Perfume bottles found off Kaş may be among Europe’s first fragrance imports

Perfume bottles found off Kaş may be among Europe’s first fragrance imports

ANKARA
Perfume bottles found off Kaş may be among Europe’s first fragrance imports

An underwater archaeological excavation off the coast of the southwestern province of Antalya's Kaş district has uncovered a collection of glass perfume bottles, dating back approximately 1,000–1,100 years, believed to have originated from the eastern Mediterranean.

 

The discovery was announced by Hakan Öniz, the director of the excavation. The artifacts are among 485 pieces unveiled for the first time at “The Golden Age of Archaeology” exhibition held at the Presidential Library in the capital Ankara.

 

Standing out among the displayed works are 15 perfume bottles, each measuring 6-7 centimeters, attributed to the Abbasid period.

Öniz emphasized Türkiye’s strong infrastructure and leadership in underwater archaeology, noting that the discipline’s roots trace back to Ottoman times.

 

“Underwater archaeology is a science that originated from Türkiye — not from the 1960s, but from the 1890s — when Osman Hamdi Bey, director of the Istanbul Archaeology Museum, conducted pioneering work on Bulamaç Island,” he said.

 

He underscored Anatolia’s unique place in history as the cradle of early navigation, where the first sailing vessels traversed its shores.

 

Since beginning surveys along the Mediterranean coast with the approval of the Culture and Tourism Ministry, Öniz’s team has documented 411 archaeological shipwrecks.

 

Under the Heritage for the Future Project, four major underwater excavations are ongoing: A Middle Bronze Age wreck in Kumluca, Antalya; the Kaş-Besmi wreck — a probable eastern Mediterranean trade ship that sank about a millenium ago carrying amphorae of olive oil from Gaza and other Palestinian ports; a small vessel off Adrasan dating to the 3rd-2nd centuries B.C.E and laden with raw glass; and a Late Hellenstic- Early Roman Imperial wreck with tens of thousands of ceramic plates.

 

The Kaş-Besmi excavation yielded the perfume bottles. “While excavating, one of our team members surfaced holding a small bottle. Further work revealed 15 such bottles, likely for perfumes or kohl [a cosmetic product used traditionally as eyeliner], made using a mold-blowing technique typical of Syria-Palestine,” Öniz explained.

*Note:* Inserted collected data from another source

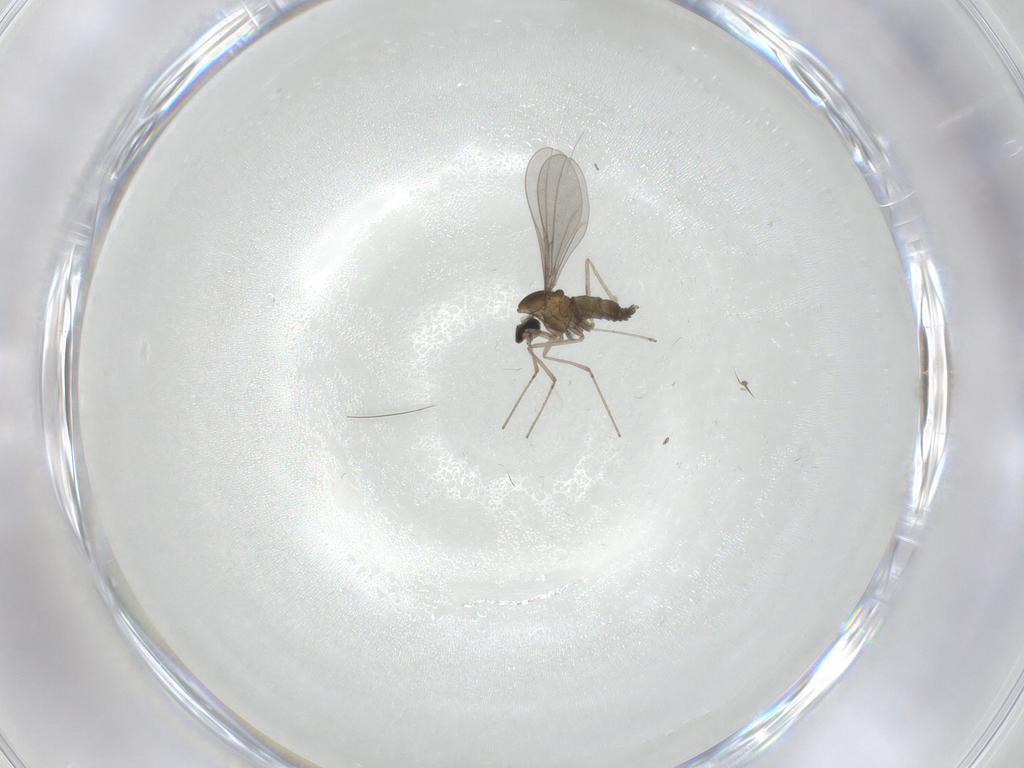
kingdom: Animalia
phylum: Arthropoda
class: Insecta
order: Diptera
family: Cecidomyiidae
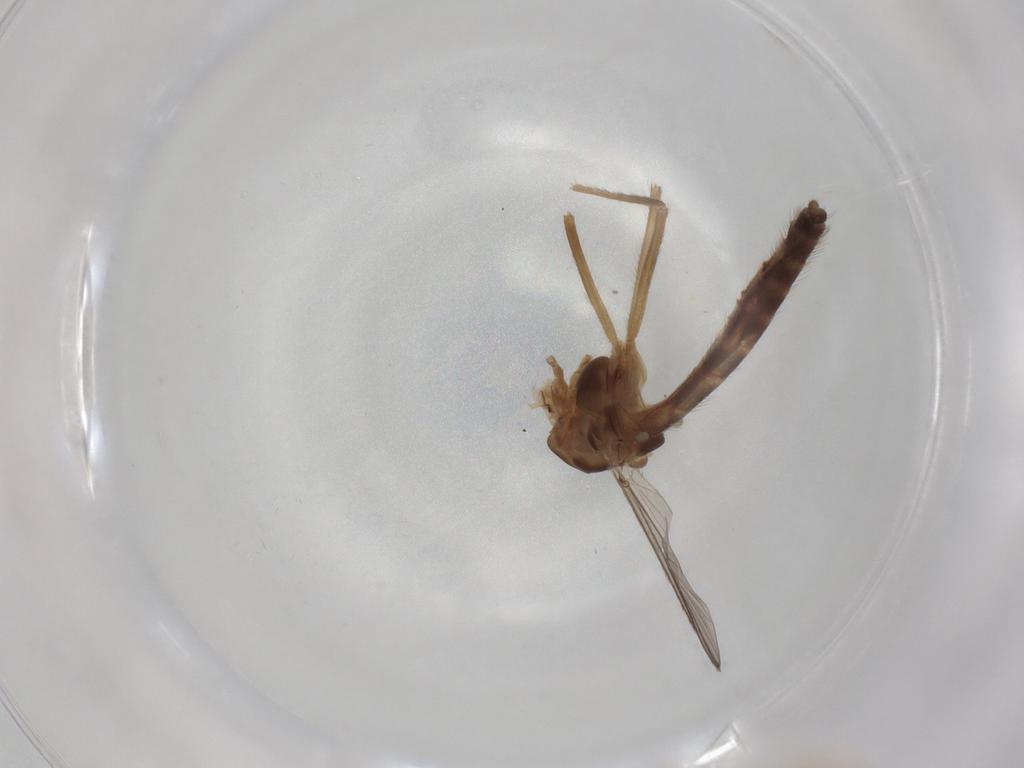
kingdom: Animalia
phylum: Arthropoda
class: Insecta
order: Diptera
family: Chironomidae
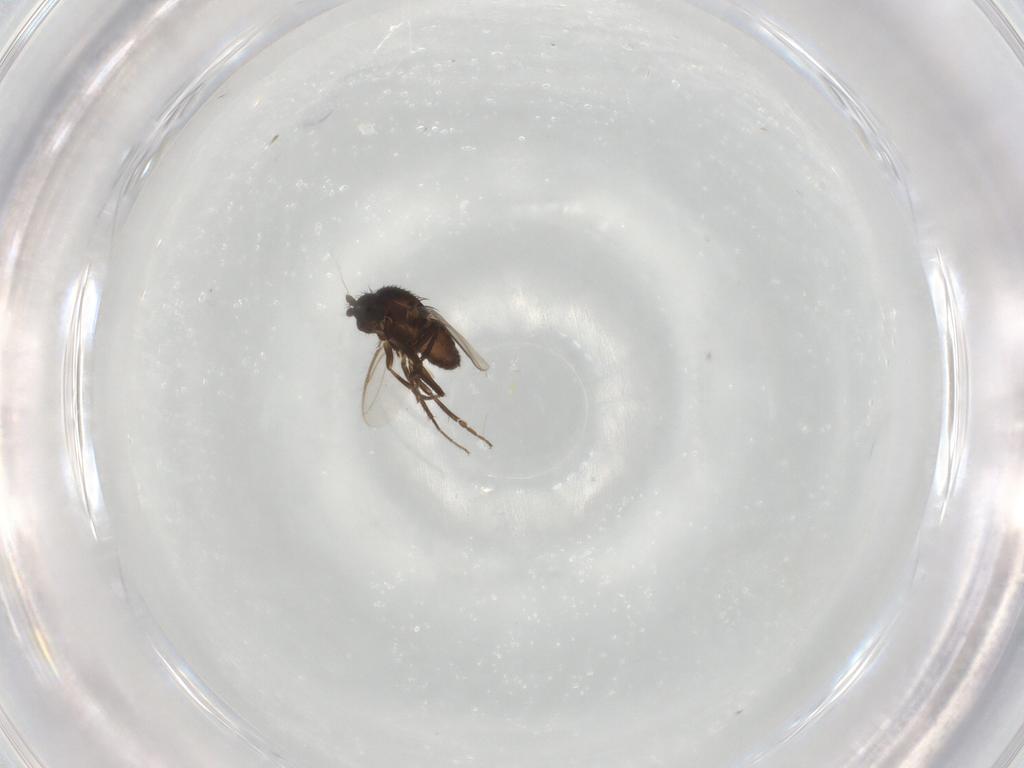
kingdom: Animalia
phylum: Arthropoda
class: Insecta
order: Diptera
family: Sphaeroceridae
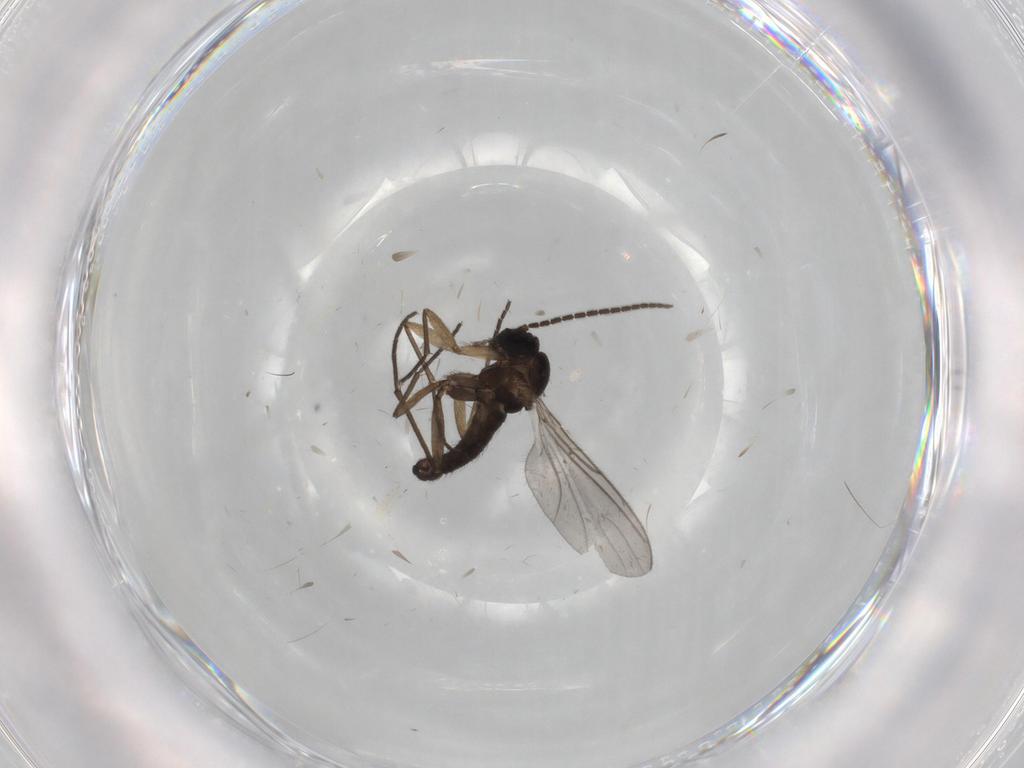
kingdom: Animalia
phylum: Arthropoda
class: Insecta
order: Diptera
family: Sciaridae
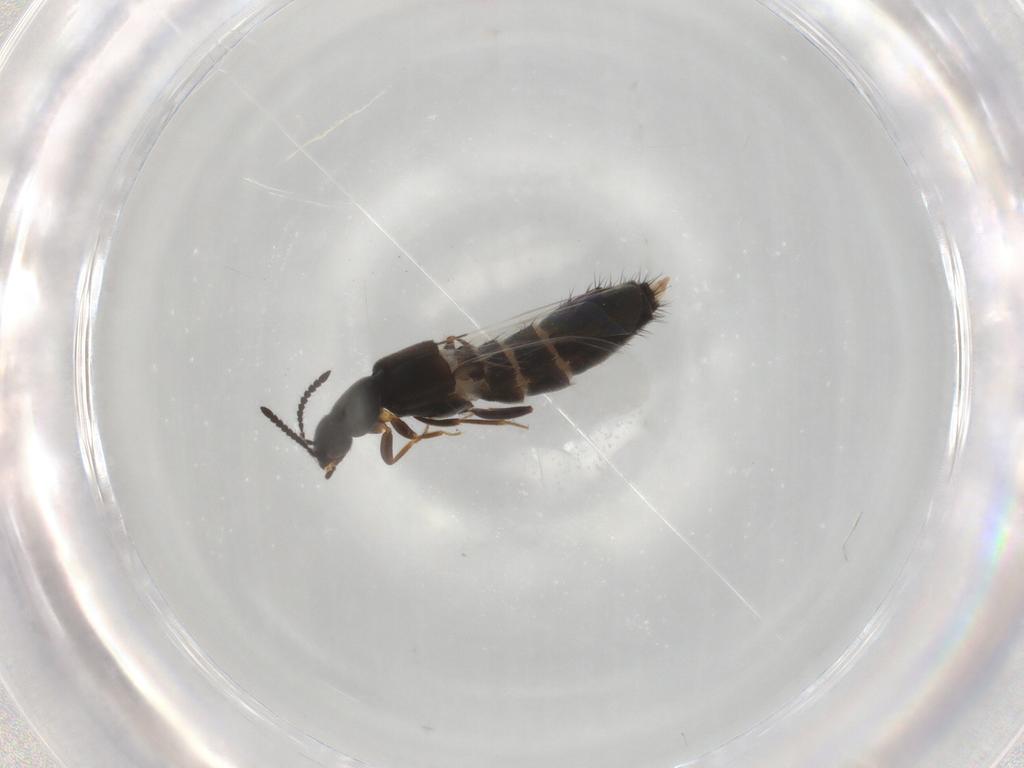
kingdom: Animalia
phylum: Arthropoda
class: Insecta
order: Coleoptera
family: Staphylinidae
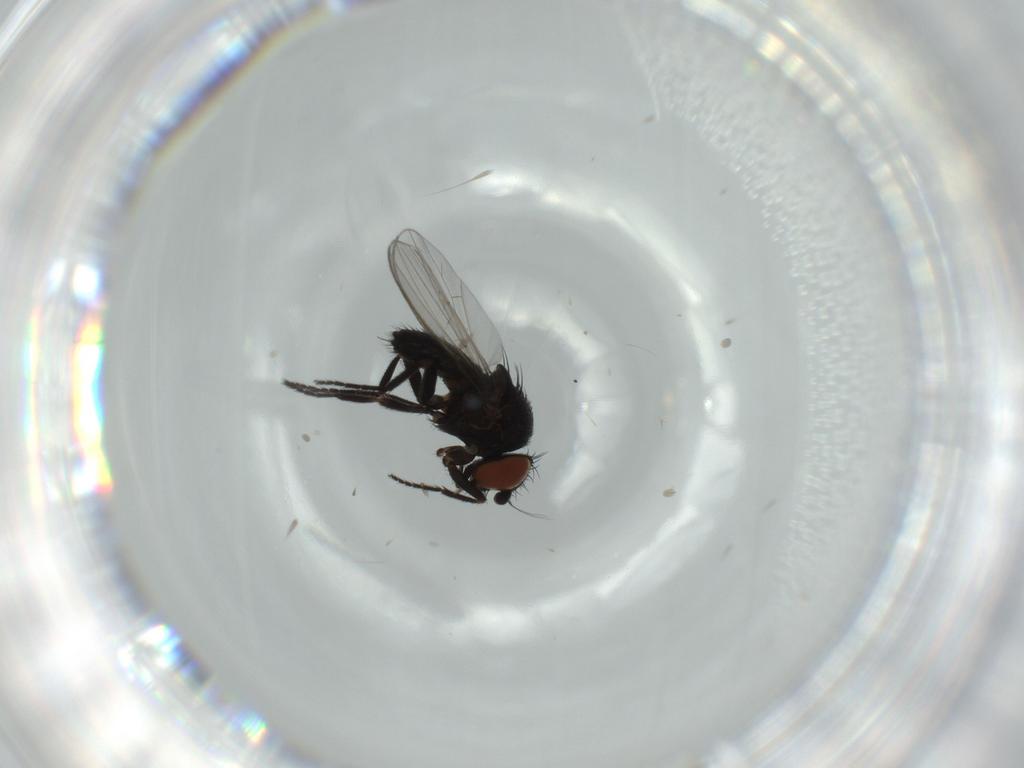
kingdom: Animalia
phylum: Arthropoda
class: Insecta
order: Diptera
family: Milichiidae
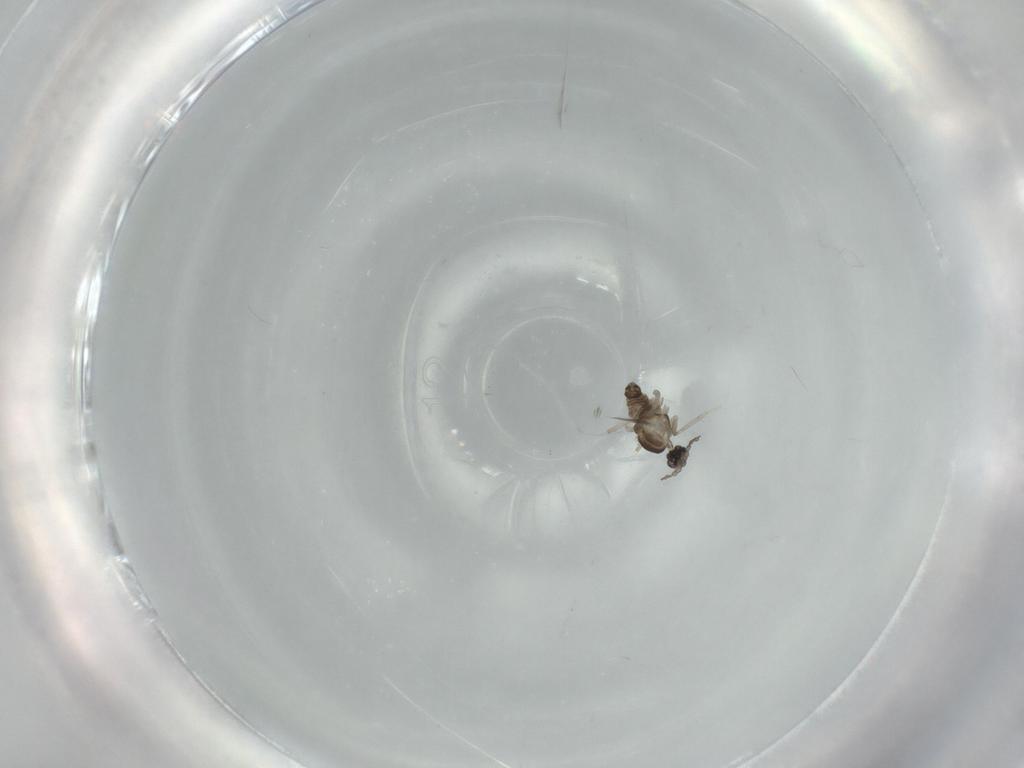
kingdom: Animalia
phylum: Arthropoda
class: Insecta
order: Diptera
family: Cecidomyiidae
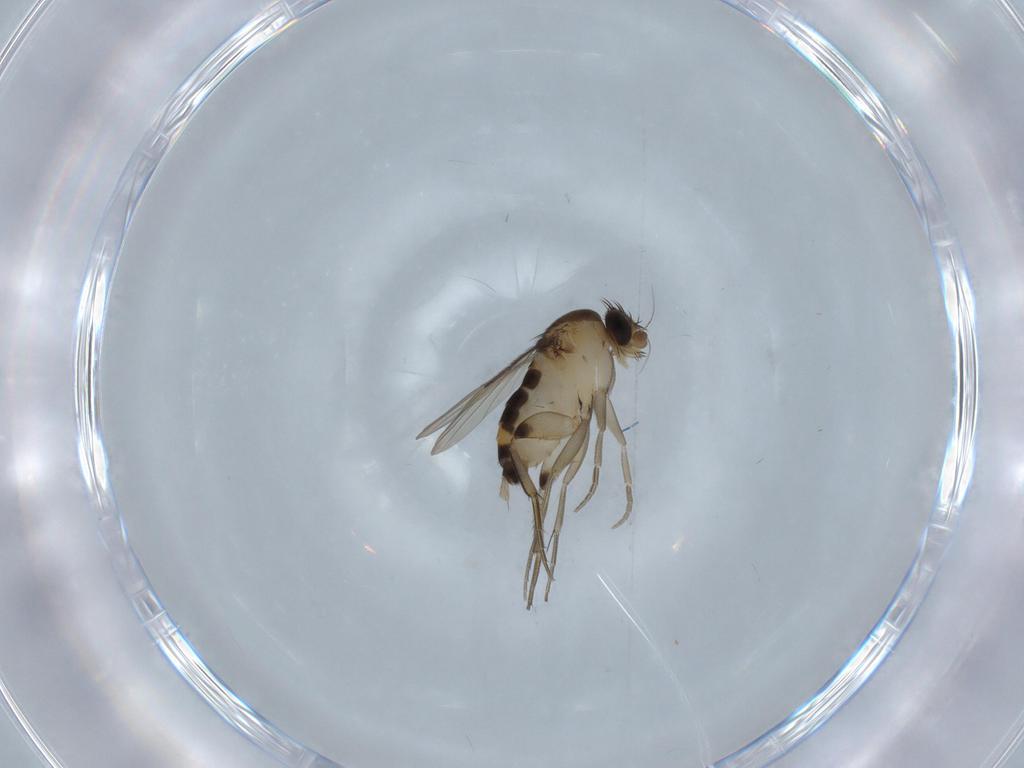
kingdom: Animalia
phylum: Arthropoda
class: Insecta
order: Diptera
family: Phoridae
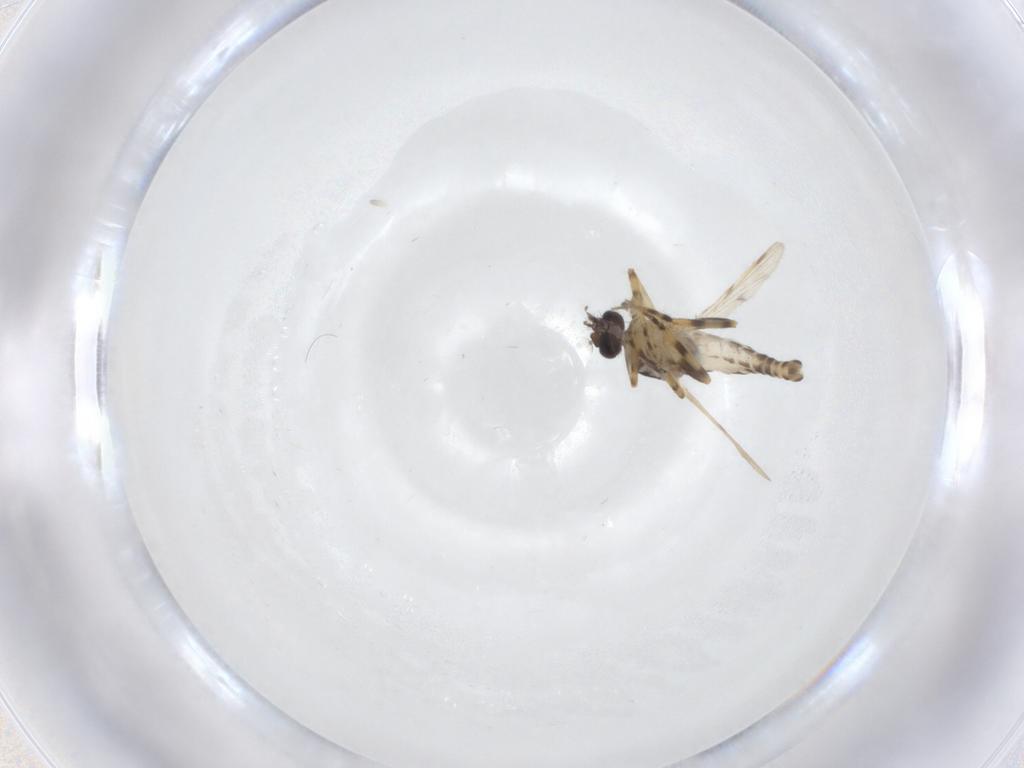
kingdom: Animalia
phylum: Arthropoda
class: Insecta
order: Diptera
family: Ceratopogonidae
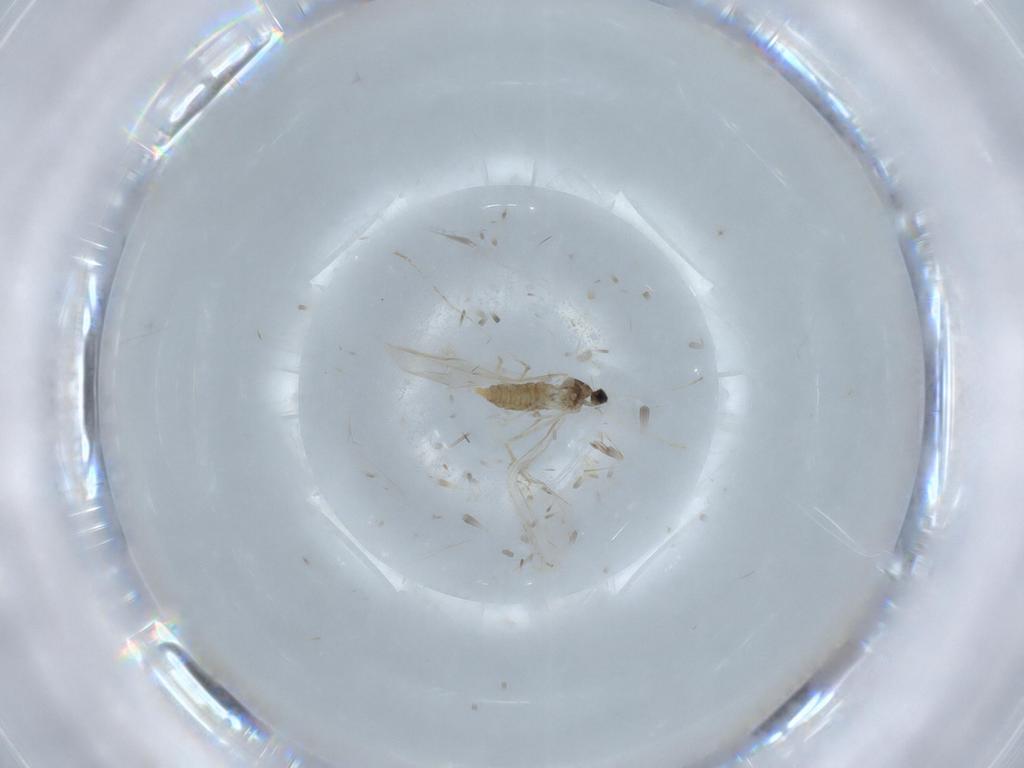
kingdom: Animalia
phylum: Arthropoda
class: Insecta
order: Diptera
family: Cecidomyiidae
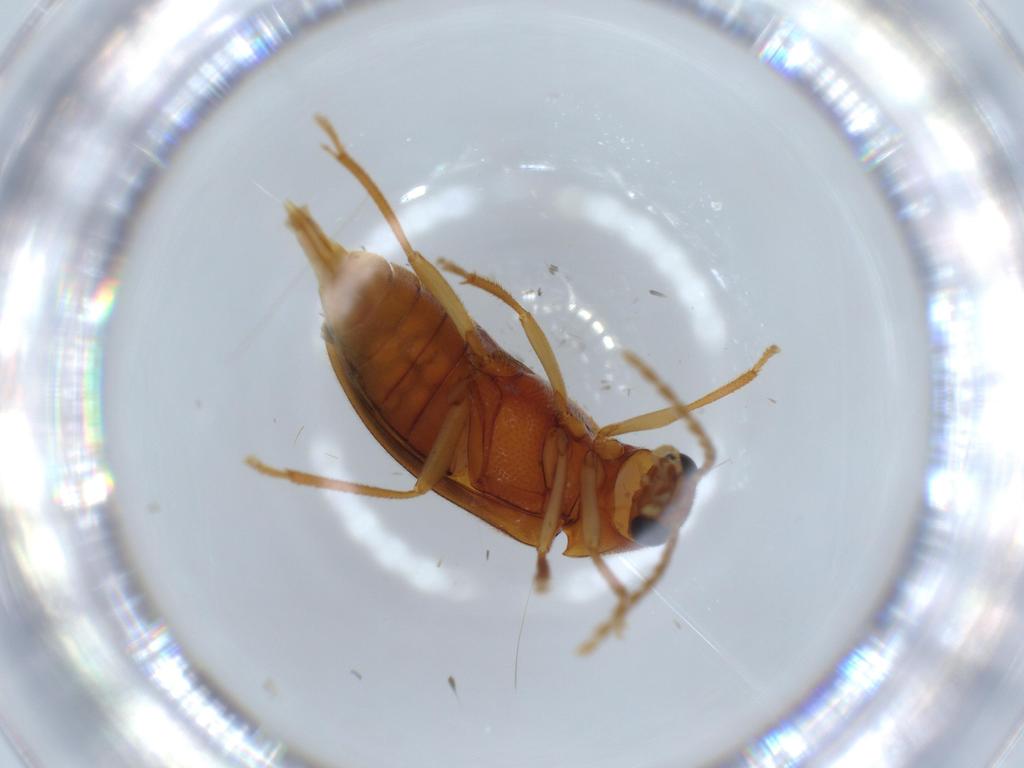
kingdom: Animalia
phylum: Arthropoda
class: Insecta
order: Coleoptera
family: Ptilodactylidae
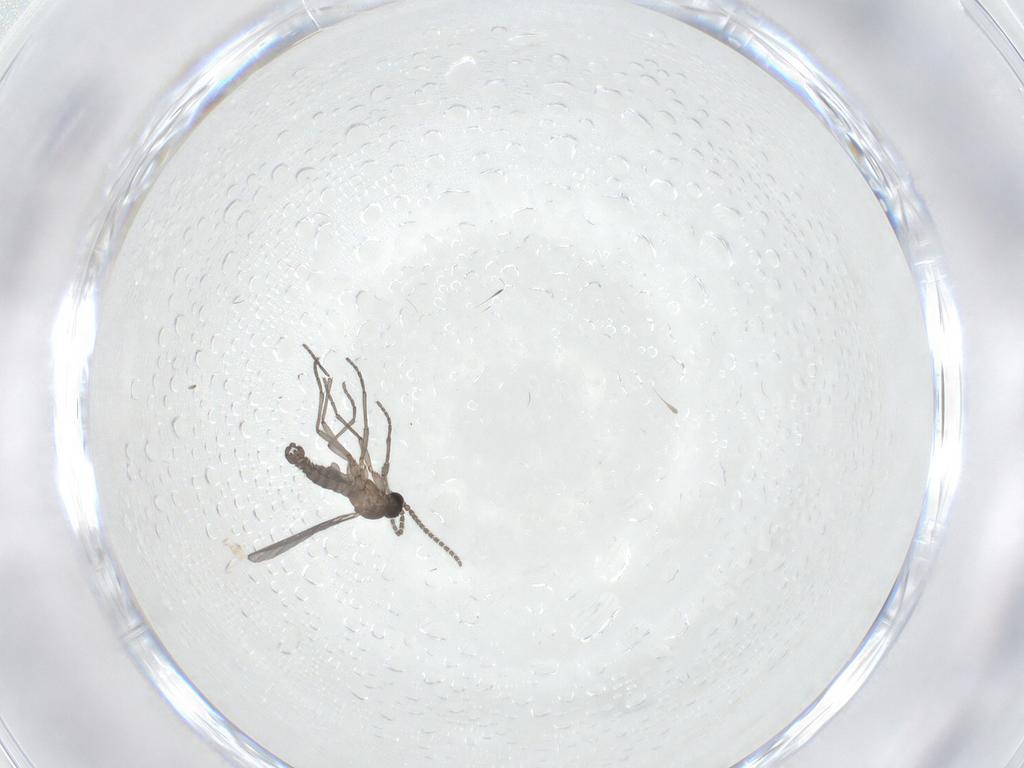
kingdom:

Analysis is ongoing, but the vessels are believed to have contained fragrances such as rose oil from Damascus, musk and amber — scents widely known in the eastern Mediterranean but unfamiliar in Europe at the time.

 

“Perfume and glassmaking technologies traveled from the East to the West, and these bottles may represent among the earliest examples of fragrance imports to Europe,” he added.

 

For Öniz and his colleagues, the thrill lies not in finding gold or jewels, but in unearthing history’s unknowns — from turquoise and aquamarine-colored glass ingots to the delicate perfume bottles now on display.

 

The work also draws international participation with archaeologists from Australia, Argentina, Japan and numerous doctoral and graduate students joining through UNESCO, ICOMOS and the world Underwater Federation for at least 15 days of hands-on training aboard the research vessel.

 

“Türkiye is a world leader in underwater archaeology,” Öniz concluded. “Not because of us, but because of the extraordinary geography we are privileged to work in.”